Prader-Willi and Angelman Syndrome

Monday March 27, 2017

Interesting (but rare) cases rarely come in, when they do, it is the right time to foot the pedal and start learning new things. I was digitally and remotely presented with a case of Prader-Willi Syndrome (PWS). This case was originally presented to a physiotherapist-in-training in Malaysia. I was contacted to give my insight about the syndrome and hell yeah I learned this from one the “hard” classes, Eukaryotic Gene Regulation and Diseases a.k.a gene reg.

First and foremost, note that PWS has a sister syndrome that shares a little bit similarity with regard to the genetic defects. The sister disease is known as Angelman Syndrome (AS). Both diseases happen due to defects in the chromosome 15. Let’s talk about the PWS first and then we compare it with AS.

PWS is unique because it is not the classic case of “oh your parent(s) got mutated copies of genes, therefore, you inherit them”. It is not precisely like that. PWS is a syndrome to which it is concerned with the activation state of some genes on chromosome 15. When we talk about activation state of genes, the genes are there but being silenced. Let’s talk about silencing genes some other time because there are many ways genes can be silenced.

So what happened with PWS, exactly?

chromosome 15

Each person has two copies of the same chromosome right? One from mom, another from dad. For a patient with PWS, a region on the chromosome 15 (15q11-13) from dad—paternal copy—is deleted and people think those genes are, among others, SNRPN and necdin. One would think that since we have mom’s copy of the chromosome 15, it would be sufficient, right?

No.

Enter, genomic imprinting. There are some genes that we inherit from either parent being constitutively inactive. As for PWS, mom’s copy of genes SNRPN and necdin are rendered inactive. To summarize, the paternal copy got deleted and mom can’t compensate. Clinical manifestation: the kid could be too big and short with varying degree of developmental delay

What about AS?

Same idea with a different set of genes but it is the reversed. For a patient with AS, a region on the chromosome 15 (15q11-13) from mom—maternal copy—is deleted and that gene is usually UBE3A. Dad’s copy of the chromosome does not express this gene since it is inactive. To summarize, the maternal copy got deleted and dad can’t compensate. Clinical manifestation: happy puppet syndrome.

Why is gene imprinting important? I don’t know. I would theorize that having two copies of the same genes being active would lead to increase in gene dosage that eventually could make things worse for some cases.

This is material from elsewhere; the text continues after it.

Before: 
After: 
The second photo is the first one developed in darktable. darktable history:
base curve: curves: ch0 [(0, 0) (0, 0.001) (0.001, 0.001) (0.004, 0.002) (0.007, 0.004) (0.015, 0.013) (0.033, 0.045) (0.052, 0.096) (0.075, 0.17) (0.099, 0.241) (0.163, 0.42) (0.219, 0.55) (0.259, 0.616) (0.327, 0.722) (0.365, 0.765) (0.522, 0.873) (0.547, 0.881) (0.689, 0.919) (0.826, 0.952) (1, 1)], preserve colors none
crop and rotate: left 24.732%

I rest my case here.


Update! Let’s briefly discuss the uniparental disomy.

PWS-AS uniparental disomy

It is possible that a person could receive no chromosome 15 at all from either parent but has two copies of the chromosome 15 from one parent. This is what we call the uniparental disomy, or UPD for short. If a person has two maternal copies of the chromosome 15, that’s Prader-Willi syndrome. If a person has two paternal copies of the chromosome 15, that’s Angelman syndrome.